Recommandation du comité
Recommandation du comité
- 83. Au vu des conclusions qui précèdent, le comité invite le Conseil d'administration à approuver les recommandations suivantes:
- a) Etant donné que l'accord du 15 février 1992 concernant un partage équitable et proportionnel de la Bourse du travail, conclu entre le ministre de l'Emploi, du Travail et de la Fonction publique et les centrales syndicales intéressées, semble avoir comme objectif de garantir, sur un pied d'égalité, à l'ensemble des syndicats la possibilité d'exercer effectivement leurs activités, le comité considère qu'il n'y a pas eu violation des principes de la liberté syndicale. Il demande toutefois au gouvernement de veiller à ce que cet accord soit mis en oeuvre de façon telle que toutes les centrales syndicales puissent effectivement et librement exercer leurs activités syndicales.

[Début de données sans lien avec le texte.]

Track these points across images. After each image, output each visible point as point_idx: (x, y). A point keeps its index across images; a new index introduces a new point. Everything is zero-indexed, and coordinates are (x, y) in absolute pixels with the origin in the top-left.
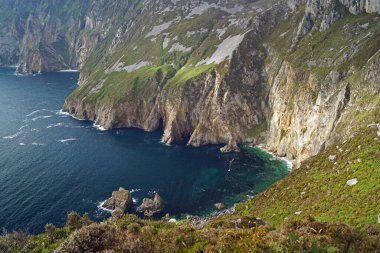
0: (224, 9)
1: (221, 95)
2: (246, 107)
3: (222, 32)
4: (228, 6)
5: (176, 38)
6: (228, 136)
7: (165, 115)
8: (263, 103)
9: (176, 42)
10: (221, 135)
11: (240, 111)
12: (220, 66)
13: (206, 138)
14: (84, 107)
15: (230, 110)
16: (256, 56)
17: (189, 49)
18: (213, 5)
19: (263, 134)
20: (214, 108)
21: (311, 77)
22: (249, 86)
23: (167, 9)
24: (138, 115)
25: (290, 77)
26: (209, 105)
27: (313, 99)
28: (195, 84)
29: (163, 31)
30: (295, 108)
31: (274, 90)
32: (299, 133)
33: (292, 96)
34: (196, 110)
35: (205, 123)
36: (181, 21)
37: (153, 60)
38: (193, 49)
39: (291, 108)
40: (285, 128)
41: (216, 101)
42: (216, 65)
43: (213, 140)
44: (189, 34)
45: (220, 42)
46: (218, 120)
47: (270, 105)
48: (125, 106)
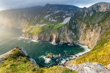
0: (63, 12)
1: (67, 31)
4: (64, 11)
5: (53, 18)
6: (70, 41)
7: (52, 36)
8: (77, 33)
9: (53, 19)
10: (68, 41)
11: (72, 35)
13: (64, 42)
14: (29, 36)
15: (70, 35)
16: (74, 22)
18: (60, 11)
20: (66, 34)
21: (91, 26)
22: (73, 29)
23: (49, 12)
24: (45, 37)
25: (85, 26)
26: (64, 34)
27: (92, 30)
28: (60, 29)
29: (48, 17)
30: (87, 33)
31: (80, 30)
32: (88, 39)
33: (86, 30)
34: (61, 35)
35: (64, 38)
36: (53, 14)
37: (47, 23)
38: (58, 21)
39: (85, 33)
40: (84, 38)
41: (66, 33)
42: (65, 24)
43: (66, 42)
44: (56, 17)
45: (64, 19)
46: (67, 37)
47: (79, 33)
48: (41, 35)
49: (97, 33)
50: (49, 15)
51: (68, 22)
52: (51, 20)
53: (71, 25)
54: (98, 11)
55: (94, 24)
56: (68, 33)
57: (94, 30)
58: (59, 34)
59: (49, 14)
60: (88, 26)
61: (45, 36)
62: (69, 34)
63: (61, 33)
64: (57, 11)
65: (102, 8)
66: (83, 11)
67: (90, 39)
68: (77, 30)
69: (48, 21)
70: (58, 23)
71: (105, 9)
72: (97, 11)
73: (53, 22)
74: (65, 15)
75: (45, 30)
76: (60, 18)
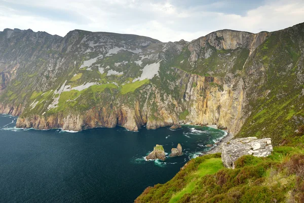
0: (130, 51)
1: (162, 96)
2: (175, 103)
3: (140, 63)
4: (131, 48)
5: (108, 67)
6: (169, 121)
7: (122, 114)
8: (182, 100)
9: (110, 69)
10: (166, 121)
11: (173, 105)
13: (158, 124)
15: (168, 105)
17: (122, 73)
18: (122, 48)
19: (187, 117)
20: (158, 104)
21: (216, 78)
22: (172, 90)
23: (89, 51)
24: (100, 118)
25: (200, 81)
26: (154, 103)
27: (221, 89)
29: (93, 64)
30: (209, 96)
31: (188, 91)
32: (215, 108)
33: (204, 91)
34: (145, 108)
35: (155, 114)
36: (104, 57)
37: (98, 81)
38: (125, 73)
39: (205, 98)
40: (204, 109)
41: (158, 99)
42: (150, 80)
43: (162, 124)
44: (117, 64)
45: (142, 68)
46: (163, 110)
47: (188, 100)
48: (90, 112)
49: (236, 92)
50: (94, 60)
51: (158, 75)
52: (106, 71)
53: (166, 80)
54: (220, 47)
55: (223, 75)
56: (162, 100)
57: (225, 87)
58: (141, 106)
59: (92, 56)
60: (209, 80)
61: (99, 115)
62: (166, 102)
63: (144, 102)
64: (112, 48)
65: (229, 42)
66: (183, 49)
67: (219, 108)
68: (181, 93)
69: (99, 76)
70: (128, 80)
71: (235, 43)
72: (217, 48)
73: (113, 77)
74: (137, 57)
75: (98, 100)
76: (128, 66)
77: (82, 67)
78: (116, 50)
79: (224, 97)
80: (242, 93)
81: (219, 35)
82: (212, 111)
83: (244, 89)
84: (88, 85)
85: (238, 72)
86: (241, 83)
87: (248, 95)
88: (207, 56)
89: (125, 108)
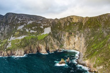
1: (54, 40)
3: (42, 27)
4: (37, 21)
5: (30, 29)
6: (57, 49)
7: (39, 47)
8: (60, 41)
11: (58, 43)
12: (50, 34)
15: (56, 43)
16: (55, 31)
17: (36, 31)
19: (63, 47)
20: (53, 43)
21: (73, 33)
22: (56, 38)
23: (19, 22)
24: (31, 50)
25: (67, 34)
26: (51, 43)
27: (75, 37)
28: (46, 38)
29: (23, 28)
30: (71, 39)
31: (62, 37)
32: (73, 44)
33: (68, 37)
34: (48, 45)
35: (52, 47)
36: (27, 25)
39: (69, 40)
40: (69, 44)
41: (53, 41)
42: (48, 34)
43: (55, 50)
44: (33, 28)
45: (44, 29)
46: (55, 45)
47: (62, 41)
48: (27, 48)
49: (81, 38)
50: (23, 26)
51: (51, 32)
52: (29, 31)
53: (54, 34)
55: (75, 32)
56: (54, 41)
57: (77, 36)
58: (47, 44)
59: (21, 24)
60: (70, 34)
61: (30, 49)
63: (47, 42)
64: (29, 21)
65: (75, 20)
66: (58, 22)
67: (75, 43)
68: (60, 38)
70: (39, 34)
71: (77, 20)
72: (71, 22)
73: (33, 33)
74: (40, 25)
75: (29, 42)
76: (38, 28)
77: (18, 29)
78: (31, 22)
79: (76, 39)
80: (83, 38)
81: (71, 17)
82: (72, 45)
83: (84, 37)
84: (23, 37)
85: (80, 31)
86: (82, 35)
87: (85, 39)
88: (68, 25)
89: (40, 45)
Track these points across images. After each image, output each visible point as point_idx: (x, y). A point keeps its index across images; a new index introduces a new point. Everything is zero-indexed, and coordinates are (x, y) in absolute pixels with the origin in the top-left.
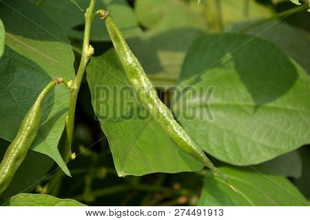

- b) Le comité estime qu'il serait souhaitable que le gouvernement et l'ensemble des organisations syndicales intéressées s'efforcent d'aboutir dans les meilleurs délais à un accord définitif qui réglerait l'affectation du patrimoine de la CNTT afin que, d'une part, les mesures conservatoires prises par la Commission spéciale de l'évaluation des biens de la CNTT puissent être levées, et que, d'autre part, l'ensemble des organisations syndicales du pays puissent exercer leurs activités syndicales sur un pied d'égalité.